Sunday, February 4, 2024

SAY IT AGAIN

 
Now available, my latest book, SAY IT AGAIN: An Autobiography In Sonnets (Beltway Editions). Been working on this since 1960, one way or another. This contains all of my location sonnets covering my first thirty years ("Volume 1, The Road Goes Away") focusing mainly on the 1960s. Some published before, most not or revised, now chronologically correct and meant to be read like any autobiography or memoir, A personal cultural, social, and political history of my  times. 

[The book cover photo is me at 29 in early 1972, taken by Len Randolph.]

Friday, February 2, 2024

YEP

 

One of my favorite authors. I usually don't post quotes when the source publication is not cited, but this definitely sounds like her.

Thursday, January 25, 2024

FINDING YOUR ROOTS

 
FINDING YOUR ROOTS is one of my favorite TV shows. I love  to watch people discover ancestors they didn't know they had which changes their perspective on who they themselves are. The other night watching the host, Henry Louis Gates, reveal the past to guests Sammy Hagar (fascinating revelations) and Ed O'Neil (more subtly fascinating reveals), one of the latter's not that distant ancestor's maiden name turned out to be Lally. She came from a different part of Ireland than my grandfather Lally, but no doubt this makes me and O'Neil some kind of distant cousins. Why am I not surprised?

[The photo is me and O'Neil on a set for the short-lived TV series THE BIG APPLE, where I played a priest and O'Neil a detective. I had had dinner with him once, so we knew each other a little.] 

Wednesday, January 17, 2024

SOME POEMS

 Four poems of mine just came online on the Relegation site. Check them out here.

Monday, January 15, 2024

PERSONAL HISTORY

MY MLK SONNET


When Martin Luther King is shot I feel the

sudden shift in the atmosphere, like trying to

breathe underwater.
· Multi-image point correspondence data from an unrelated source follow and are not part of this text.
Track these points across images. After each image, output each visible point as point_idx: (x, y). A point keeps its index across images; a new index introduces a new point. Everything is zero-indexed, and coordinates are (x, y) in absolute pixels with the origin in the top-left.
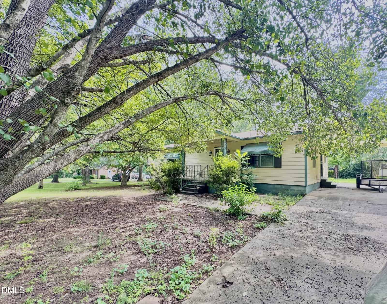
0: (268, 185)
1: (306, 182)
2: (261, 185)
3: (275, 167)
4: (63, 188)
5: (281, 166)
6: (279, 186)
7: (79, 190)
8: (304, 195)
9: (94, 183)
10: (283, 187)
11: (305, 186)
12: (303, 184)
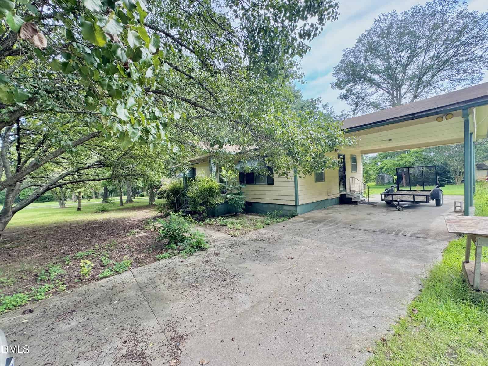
0: (264, 204)
1: (296, 200)
2: (257, 204)
3: (269, 184)
4: (92, 210)
5: (273, 182)
6: (273, 206)
7: (107, 211)
8: (293, 216)
9: (135, 202)
10: (277, 206)
11: (296, 206)
12: (293, 203)
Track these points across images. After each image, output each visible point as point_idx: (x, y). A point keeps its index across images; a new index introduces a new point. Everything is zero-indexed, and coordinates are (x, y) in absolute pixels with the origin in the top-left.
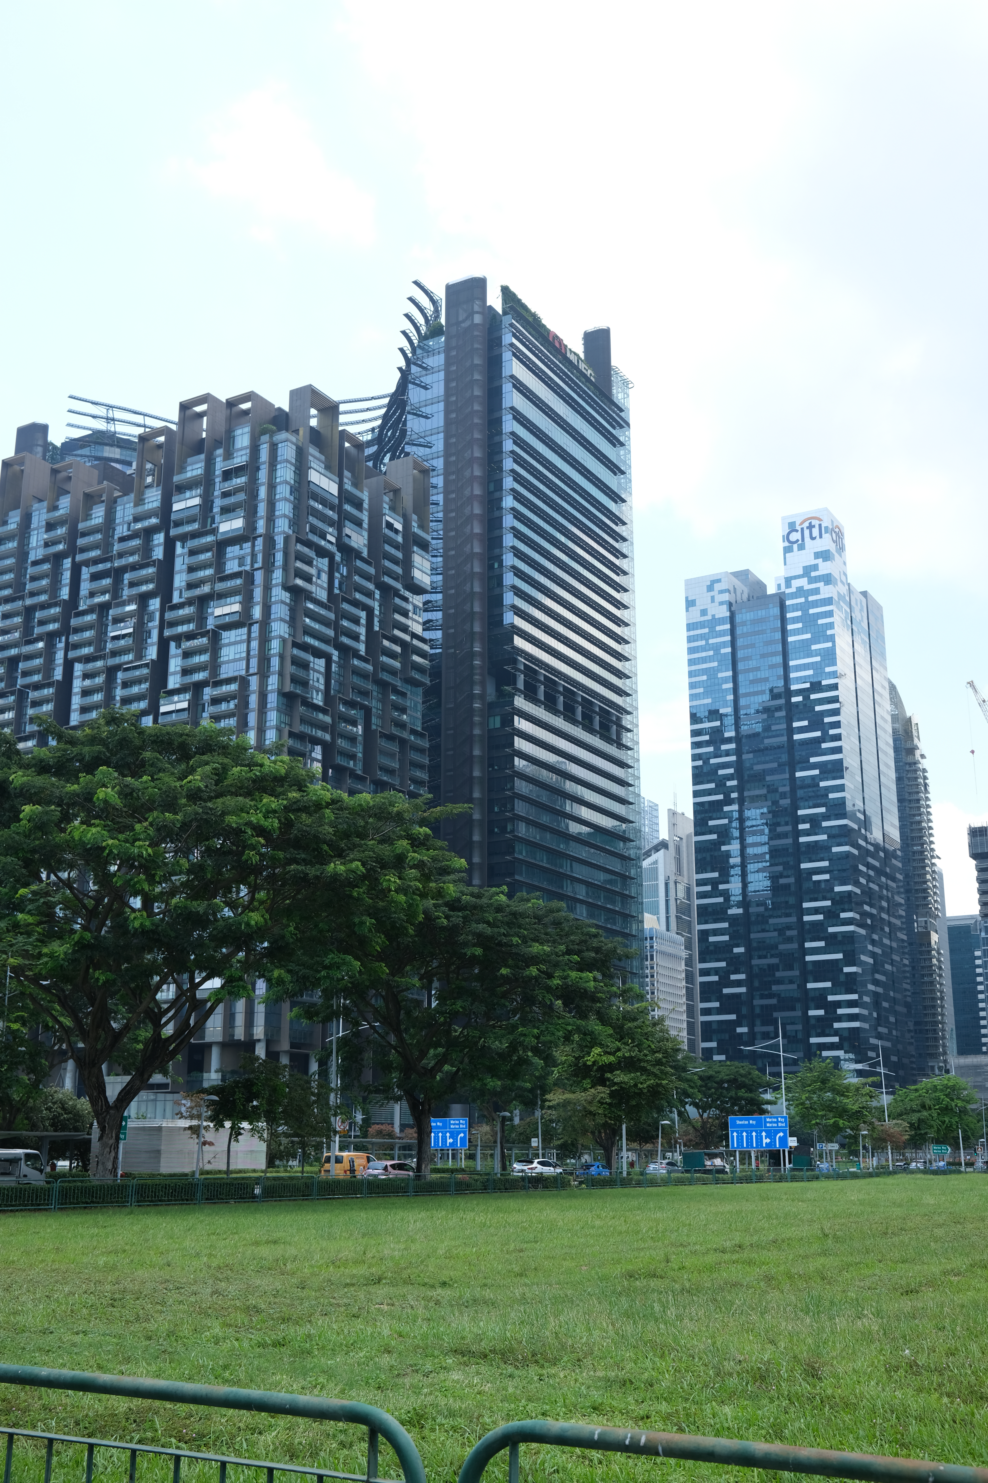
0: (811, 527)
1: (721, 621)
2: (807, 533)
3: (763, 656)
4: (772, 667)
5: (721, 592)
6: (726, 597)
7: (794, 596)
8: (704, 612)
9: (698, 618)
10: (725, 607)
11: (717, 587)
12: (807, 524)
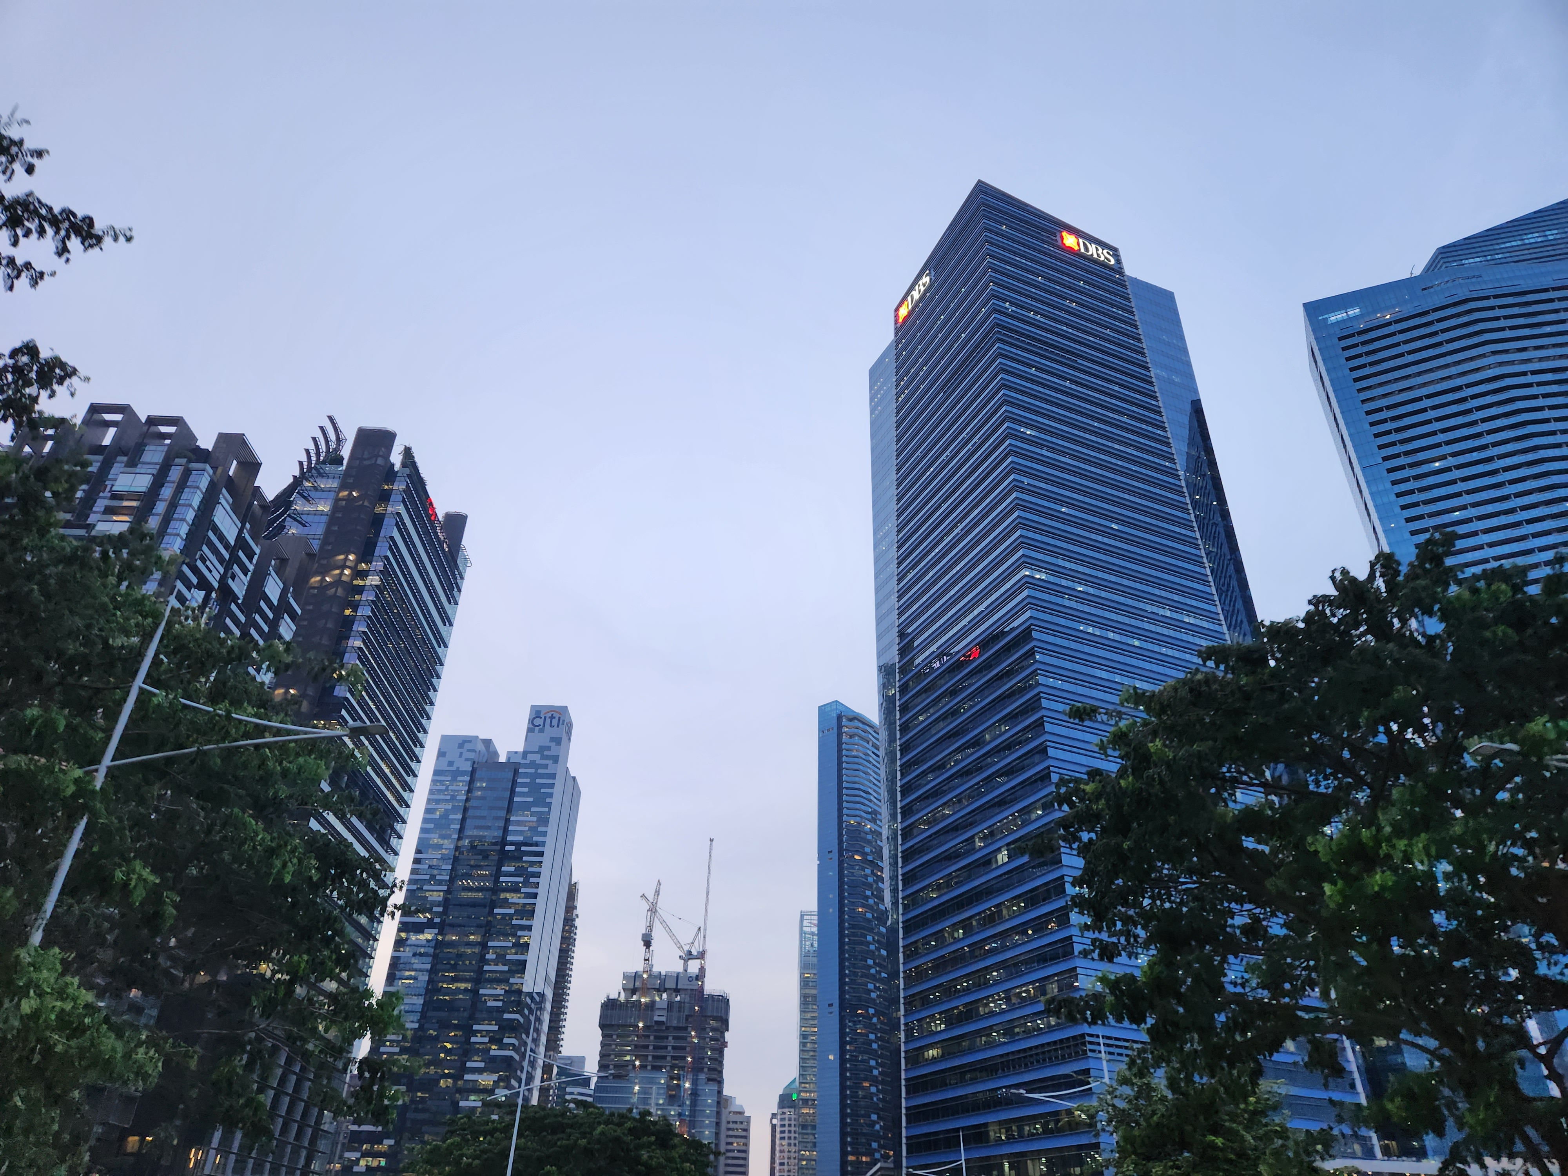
0: (552, 717)
1: (463, 773)
2: (548, 721)
3: (491, 808)
4: (497, 818)
5: (469, 751)
6: (472, 755)
7: (526, 766)
8: (451, 763)
9: (445, 768)
10: (469, 763)
11: (467, 746)
12: (550, 715)
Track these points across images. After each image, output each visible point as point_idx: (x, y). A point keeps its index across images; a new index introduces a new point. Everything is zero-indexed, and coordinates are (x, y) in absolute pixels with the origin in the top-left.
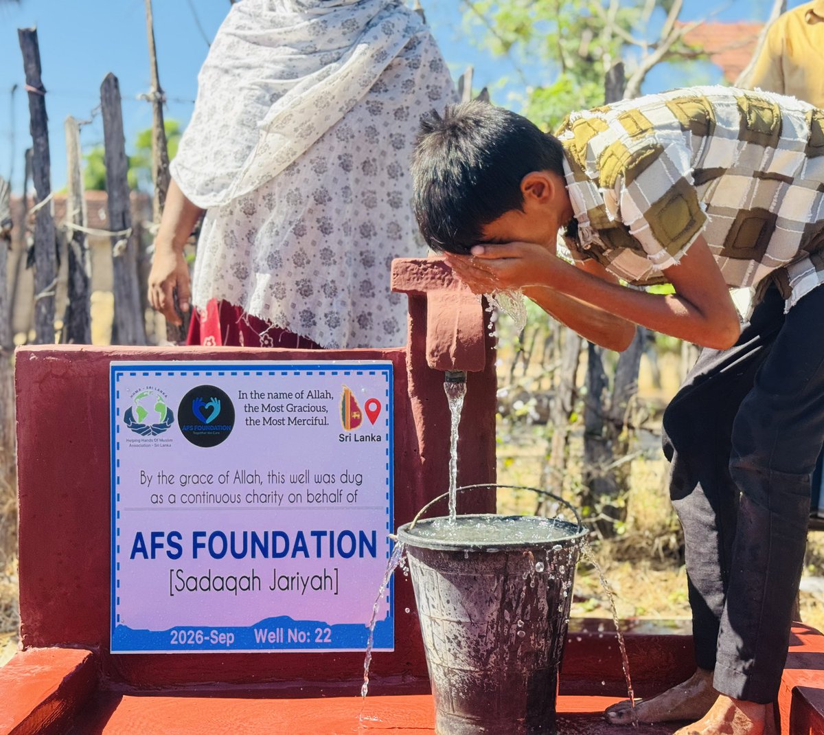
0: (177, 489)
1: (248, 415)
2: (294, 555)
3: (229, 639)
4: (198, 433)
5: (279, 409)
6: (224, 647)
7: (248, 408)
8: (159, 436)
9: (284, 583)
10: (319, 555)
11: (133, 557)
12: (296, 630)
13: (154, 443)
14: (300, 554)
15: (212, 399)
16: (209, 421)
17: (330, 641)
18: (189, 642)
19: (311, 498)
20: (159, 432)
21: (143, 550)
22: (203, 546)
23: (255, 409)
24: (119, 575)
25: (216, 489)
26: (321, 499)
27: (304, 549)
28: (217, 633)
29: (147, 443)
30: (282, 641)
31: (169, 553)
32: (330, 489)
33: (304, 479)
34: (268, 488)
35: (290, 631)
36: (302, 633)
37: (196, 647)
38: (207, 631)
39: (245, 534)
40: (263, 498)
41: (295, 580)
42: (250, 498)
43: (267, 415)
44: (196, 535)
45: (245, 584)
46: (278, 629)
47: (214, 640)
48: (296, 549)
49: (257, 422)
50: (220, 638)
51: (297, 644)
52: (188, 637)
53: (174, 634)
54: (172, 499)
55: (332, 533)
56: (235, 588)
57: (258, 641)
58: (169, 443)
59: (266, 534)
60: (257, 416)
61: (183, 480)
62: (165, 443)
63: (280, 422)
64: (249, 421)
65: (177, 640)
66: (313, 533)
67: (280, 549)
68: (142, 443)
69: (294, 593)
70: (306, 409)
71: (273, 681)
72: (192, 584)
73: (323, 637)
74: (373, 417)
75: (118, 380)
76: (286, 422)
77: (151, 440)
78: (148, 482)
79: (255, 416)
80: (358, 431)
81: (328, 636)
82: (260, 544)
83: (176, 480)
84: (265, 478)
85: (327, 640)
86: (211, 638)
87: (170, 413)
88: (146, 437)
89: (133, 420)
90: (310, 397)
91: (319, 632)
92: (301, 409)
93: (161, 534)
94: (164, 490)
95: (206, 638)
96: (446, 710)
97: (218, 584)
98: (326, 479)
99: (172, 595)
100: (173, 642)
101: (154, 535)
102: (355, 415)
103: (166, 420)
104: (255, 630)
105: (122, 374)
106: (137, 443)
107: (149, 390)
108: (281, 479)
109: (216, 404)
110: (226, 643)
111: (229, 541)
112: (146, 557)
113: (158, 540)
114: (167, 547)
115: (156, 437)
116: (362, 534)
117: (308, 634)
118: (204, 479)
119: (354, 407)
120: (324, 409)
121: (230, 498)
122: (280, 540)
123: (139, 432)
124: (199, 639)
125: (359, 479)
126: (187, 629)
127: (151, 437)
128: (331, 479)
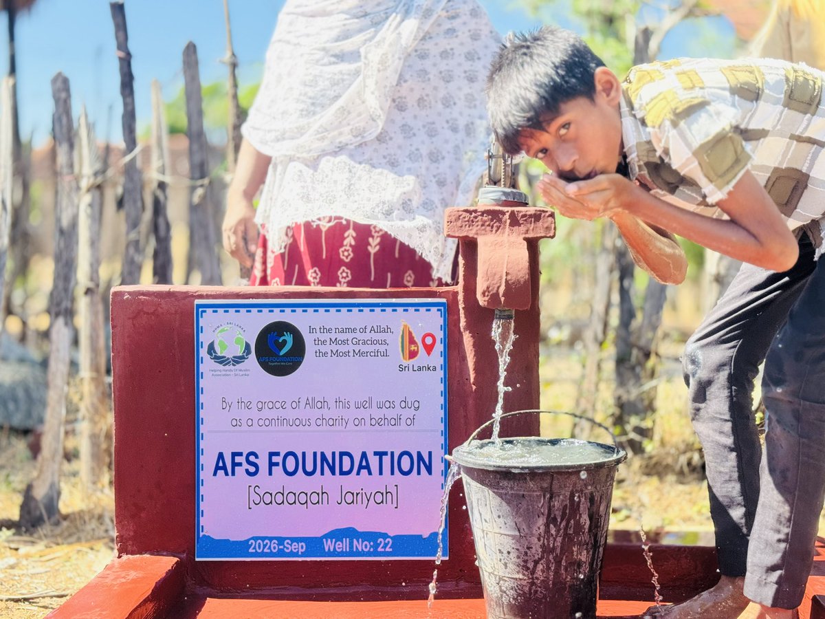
0: (254, 414)
1: (317, 348)
2: (358, 473)
3: (301, 547)
4: (273, 364)
5: (345, 342)
6: (296, 555)
7: (317, 341)
8: (238, 366)
9: (349, 498)
11: (215, 474)
12: (360, 540)
13: (233, 373)
14: (364, 472)
15: (285, 333)
16: (282, 353)
17: (391, 550)
18: (266, 550)
19: (373, 422)
20: (238, 363)
21: (224, 468)
22: (277, 464)
23: (324, 342)
24: (203, 490)
27: (368, 467)
28: (290, 542)
29: (228, 373)
30: (348, 550)
31: (247, 471)
32: (391, 414)
33: (367, 405)
35: (355, 540)
36: (366, 542)
37: (271, 554)
38: (281, 540)
39: (315, 454)
41: (360, 496)
42: (319, 422)
43: (334, 347)
44: (271, 454)
45: (315, 498)
46: (344, 539)
47: (288, 548)
48: (361, 467)
49: (325, 354)
50: (293, 547)
52: (265, 546)
53: (252, 543)
54: (250, 423)
55: (392, 454)
56: (306, 502)
58: (247, 373)
59: (334, 454)
60: (326, 348)
62: (244, 373)
63: (346, 354)
64: (319, 354)
65: (255, 548)
66: (376, 453)
67: (346, 468)
68: (224, 373)
69: (359, 507)
70: (369, 342)
71: (340, 586)
72: (268, 499)
73: (385, 547)
74: (429, 349)
75: (202, 317)
76: (351, 354)
77: (231, 370)
79: (323, 349)
81: (389, 546)
82: (329, 463)
83: (253, 406)
84: (332, 404)
85: (388, 549)
86: (285, 547)
87: (248, 346)
89: (215, 352)
91: (381, 542)
92: (365, 343)
93: (240, 454)
95: (281, 547)
96: (498, 614)
97: (291, 498)
98: (387, 405)
99: (250, 508)
101: (234, 455)
102: (413, 348)
103: (244, 352)
104: (324, 540)
105: (205, 311)
106: (219, 373)
107: (229, 326)
108: (347, 405)
109: (289, 338)
110: (298, 551)
111: (300, 460)
113: (238, 459)
114: (245, 466)
116: (419, 454)
117: (372, 543)
118: (278, 405)
119: (412, 341)
121: (301, 422)
122: (346, 459)
123: (221, 363)
124: (274, 548)
125: (416, 406)
126: (263, 539)
127: (232, 367)
128: (392, 405)
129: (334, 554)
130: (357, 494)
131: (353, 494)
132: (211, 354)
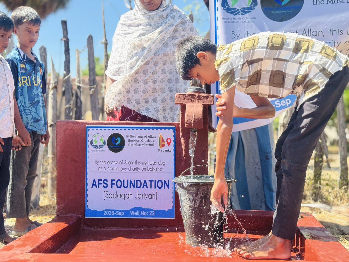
1: (129, 143)
2: (143, 188)
3: (122, 214)
4: (113, 148)
5: (139, 141)
6: (120, 216)
7: (129, 140)
8: (101, 149)
9: (140, 196)
10: (151, 188)
11: (92, 187)
12: (143, 211)
13: (99, 151)
14: (145, 187)
16: (117, 144)
17: (154, 215)
18: (110, 214)
19: (149, 169)
20: (101, 147)
21: (95, 185)
22: (114, 184)
23: (132, 141)
24: (88, 193)
25: (119, 166)
26: (152, 170)
27: (146, 185)
28: (118, 212)
29: (98, 151)
30: (139, 215)
31: (104, 186)
32: (155, 167)
33: (147, 163)
34: (135, 166)
35: (141, 212)
36: (145, 212)
38: (115, 211)
39: (128, 180)
40: (134, 169)
41: (143, 196)
42: (129, 169)
43: (135, 143)
44: (112, 180)
45: (127, 196)
46: (138, 211)
47: (117, 214)
48: (144, 185)
49: (132, 145)
50: (119, 213)
51: (144, 216)
52: (109, 213)
53: (105, 212)
54: (105, 169)
55: (155, 181)
56: (124, 197)
57: (131, 214)
58: (104, 151)
59: (134, 180)
61: (108, 163)
62: (103, 151)
63: (139, 145)
64: (130, 145)
65: (106, 213)
66: (149, 181)
67: (139, 185)
68: (96, 151)
69: (143, 200)
70: (148, 141)
71: (136, 227)
72: (111, 196)
73: (152, 214)
74: (169, 144)
75: (88, 131)
78: (97, 163)
79: (131, 143)
80: (164, 148)
81: (154, 213)
82: (132, 184)
84: (134, 163)
85: (153, 215)
86: (116, 213)
87: (104, 142)
88: (97, 149)
89: (93, 144)
90: (149, 137)
91: (151, 212)
92: (146, 141)
93: (101, 180)
94: (103, 166)
95: (115, 213)
97: (119, 196)
98: (154, 163)
100: (104, 214)
101: (99, 180)
102: (163, 143)
104: (131, 211)
105: (90, 129)
107: (98, 134)
109: (119, 139)
110: (121, 215)
111: (123, 183)
112: (96, 187)
113: (100, 182)
114: (103, 184)
115: (100, 149)
116: (165, 181)
117: (147, 213)
118: (115, 163)
119: (163, 141)
120: (153, 141)
121: (123, 169)
122: (139, 182)
123: (95, 147)
124: (113, 214)
125: (164, 163)
126: (109, 210)
127: (99, 149)
129: (134, 216)
130: (143, 195)
131: (141, 195)
132: (92, 145)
It's been three years since

Malcom X’s assassination and my new radical

friends and reading have opened my eyes to the

realities of class in the USA. Malcolm verbally

attacked white folks with impunity, but the

minute he decided it was not about race but

about the poor and the wealthy, BAM! King

spends years fighting racism and despite attempts

on his life and tons of threats seemed invulner-

able, but as soon as he organizes a poor people’s

campaign talking about the haves and have-nots,

BAM! I wonder if the Marxists have it right.


(C) 2023 from SAY IT AGAIN (Beltway Editions 2024)


Wednesday, January 10, 2024

XMAS '23

 


I raised my kids (as a single parent and shared-custody parent) to not stress over holidays and birthdays. If their in-laws or other parent or whoever wanted them to share the day with them we'd find another day to celebrate, which means our Xmases have often been celebrated in January. But this year it worked out to celebrate together the day before Xmas, so here we are in my living room, my three kids, Flynn (in tee shirt), Caitlin, and Miles, behind me, my grandkids Donovan and Deak (short sleeves) on the floor in front of me, and Monk looking over us from  the other room. 

Wednesday, January 3, 2024

2023 HIGHLIGHTS

 
Two singer/songwriter albums released in 2023 that I had some connection to: Peter Case's DOCTOR MOAN, and Billy Keane's OH, THESE DAYS. Peter, longtime dear friend, included an adaptation of a poem of mine ("Give Me Five Minutes More" the title from a very different popular song in my 1940s boyhood) on his lp. While Billy, friend of my oldest son and my housemate and caretaker Miles (with his partner Hannah Bracken) had Miles playing bass on every song on his record. Well worth checking out.